The people aren’t as jazzed about the business-friendly cuts. Pedersen says they’re “necessary” to dissuade big business from going to war with the bill. Last session, the People for an Affordable Washington PAC, which was made up of businesses not people, accumulated nearly $2.7 million to warp public opinion on new taxes. Behind the scenes, the businesses were “girding for battle” last session and preparing “to take the legislature’s tax increases to the ballot.” As he put it, “some deal” stopped them from doing that. 

For years, Pedersen has sponsored or co-sponsored bills for progressive taxation—solutions that give Washington another revenue source other than sales taxes, business taxes, or property taxes. Pedersen has attempted to get some version of an income tax passed for years. The partial capital gains tax, which passed in 2021 was the closest he’s gotten. Last year, he  sponsored bills for a wealth tax and a payroll tax, and they died tragically from a lack of votes. It’ll be the same fate for other progressive revenue taxes proposed this year, Pedersen says, pointing to Rep. Shaun Scott’s proposed state payroll tax, the Well Washington Fund. Pedersen, who shares a district with Scott, did not support the bill, modeled after Seattle’s JumpStart tax, because “it’s politically not feasible in the legislature” right now. 
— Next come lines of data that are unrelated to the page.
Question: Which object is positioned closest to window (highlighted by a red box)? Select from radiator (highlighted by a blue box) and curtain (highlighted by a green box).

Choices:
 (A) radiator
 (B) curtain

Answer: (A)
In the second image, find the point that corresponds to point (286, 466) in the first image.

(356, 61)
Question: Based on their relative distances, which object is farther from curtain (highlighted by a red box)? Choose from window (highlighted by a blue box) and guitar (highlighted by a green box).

Scott, who must have wronged the Pedersens in a past life, says that’s “too bad, because people of our district deserve leaders who believe in collaboration.” He signed onto the House version of Pedersen’s bill, even though he didn’t like the B&O cuts, and he saw other shortcomings.

“Senator Pedersen’s income tax bill would barely skim the reductions we’ll be seeing to K–12 schools, housing, healthcare, and higher education,” says Scott. 

He says the Well Washington Fund would prevent cuts to those essential services while making big companies pay their fare share and begin to fill the budget holes in 2027, two years before the millionaire’s tax kicks in.

“If Senate Majority Leader Pedersen had chosen to engage in the discussion around [the payroll tax bill] he would know that the Employment Security Department (ESD) has confirmed that my payroll tax could start being assessed by 2027, perhaps as soon as late 2026,” Scott wrote in an email. 

“That is not true,” says Pedersen. “He either has not interacted with the agency or he’s not representing that correctly.”

Except it is true. The ESD confirmed Scott’s payroll tax could be up and running by August 2027.

As it stands now, the payroll tax is stalling out, but as Eli Goss from the Budget and Policy center says, bills aren’t truly dead until the session is over. The millionaires tax, meanwhile, is moving to the full Senate next week. The millionaires are unhappy. The Republicans are bristling. Tim Eyman keeps sending emails with AI images of mud-splattered pooches to represent the “Godless dirty dog Democrats.” 

Pedersen isn’t counting it as a win yet. Not until it passes the legislature, survives the inevitable referendum campaign and Supreme Court challenge. “Those are the three big gates to pass through, before we can actually start to make a significant change in the second worst tax system in the country,” he says.